Estimates power using the following approach:

Simulate data via the function rbbinom_reparam() using known values (e.g. a known "true" prevalence and intra-cluster correlation).
Analyse data using get_prevalence() to determine the probability of being above prev_thresh.
If this probability is above rejection_threshold then reject the null hypothesis. Encode this as a single correct conclusion.
Repeat steps 1-3 many times. Count the number of simulations for which the correct conclusion is reached, and divide by the total number of simulations. This gives an estimate of empirical power, along with upper and lower 95% binomial CIs via the method of Clopper and Pearson (1934).

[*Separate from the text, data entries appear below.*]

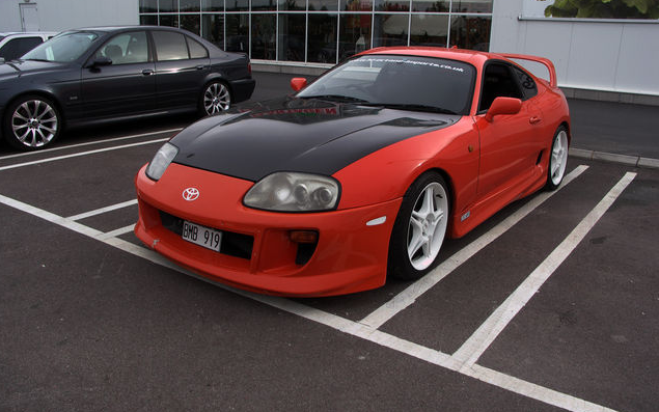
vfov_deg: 40.6
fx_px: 557
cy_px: 200
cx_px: 328
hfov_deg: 61.2
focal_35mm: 31
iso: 50
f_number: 4
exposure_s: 1/100
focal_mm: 7.6
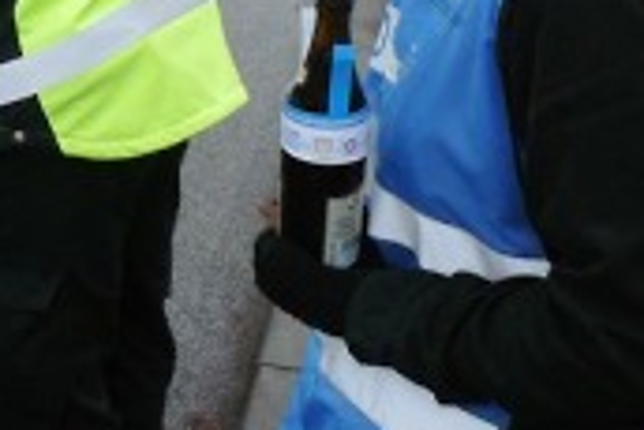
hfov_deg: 22.5
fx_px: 1558
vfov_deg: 15.5
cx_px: 11
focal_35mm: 87
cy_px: 0
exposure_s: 1/160
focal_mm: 6
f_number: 2.8
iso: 200
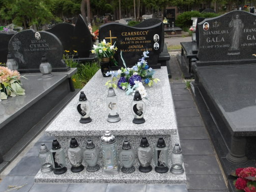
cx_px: 127
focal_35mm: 34
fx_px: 251
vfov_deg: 41.6
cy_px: 114
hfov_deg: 54.0
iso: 100
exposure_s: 1/356
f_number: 3
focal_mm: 4.9
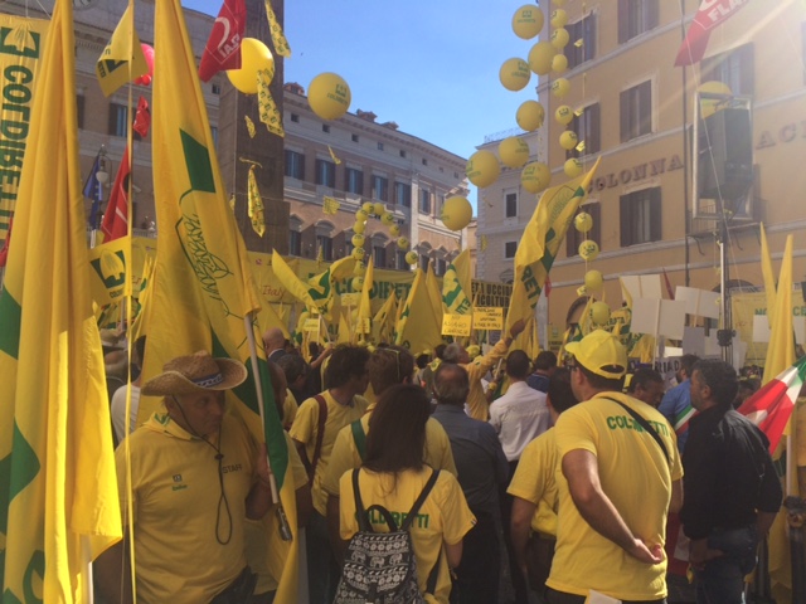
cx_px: 403
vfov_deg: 48.2
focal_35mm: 29
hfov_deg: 61.7
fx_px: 675
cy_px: 302
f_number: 2.2
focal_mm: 4.15
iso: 32
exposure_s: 1/1520
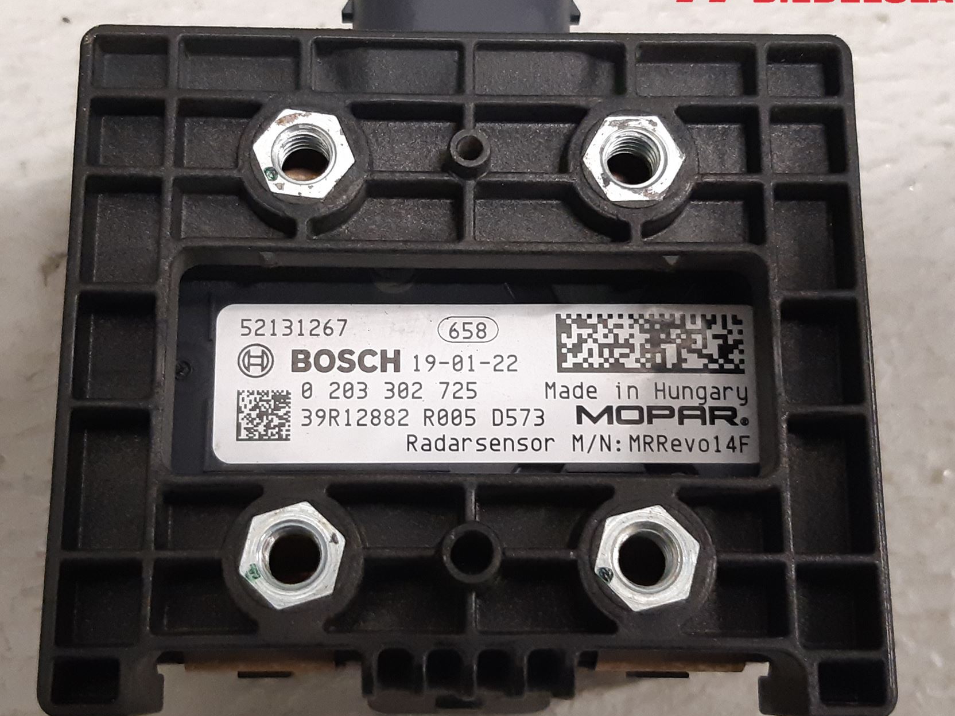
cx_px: 441
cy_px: 346
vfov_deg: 44.2
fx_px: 883
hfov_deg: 56.8
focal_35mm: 32
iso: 320
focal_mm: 3.93
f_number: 1.7
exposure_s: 1/50
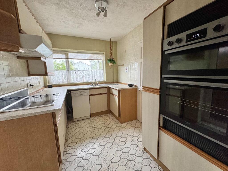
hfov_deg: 102.1
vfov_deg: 85.7
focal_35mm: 14
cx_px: 114
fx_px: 92
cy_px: 86
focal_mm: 2.22
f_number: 2.2
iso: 200
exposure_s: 1/50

Note that this function can be run even when prevalence is less than prev_thresh, although in this case what is returned is not the power. Power is defined as the probability of correctly rejecting the null hypothesis, whereas here we would be incorrectly rejecting the null. Therefore, what we obtain in this case is an estimate of the false positive rate.

References

Clopper, C.J. and Pearson, E.S., 1934. The use of confidence or fiducial limits illustrated in the case of the binomial. Biometrika, 26, 404–413. doi: 10.2307/2331986.

Examples

get_power_threshold(N = c(120, 90, 150), prevalence = 0.15, ICC = 0.1 , reps = 1e2)
#> 
|====                                                  |  8% ~1 s remaining     
|========                                              | 16% ~1 s remaining     
|============                                          | 24% ~1 s remaining     
|=================                                     | 32% ~0 s remaining     
|=====================                                 | 40% ~0 s remaining     
|=========================                             | 48% ~0 s remaining     
|==============================                        | 56% ~0 s remaining     
|==================================                    | 64% ~0 s remaining     
|======================================                | 72% ~0 s remaining     
|===========================================           | 80% ~0 s remaining     
|===============================================       | 88% ~0 s remaining     
|===================================================   | 96% ~0 s remaining     
Completed after 1 s                                                             
#>   prev_thresh power lower upper
#> 1        0.05    84 75.32 90.57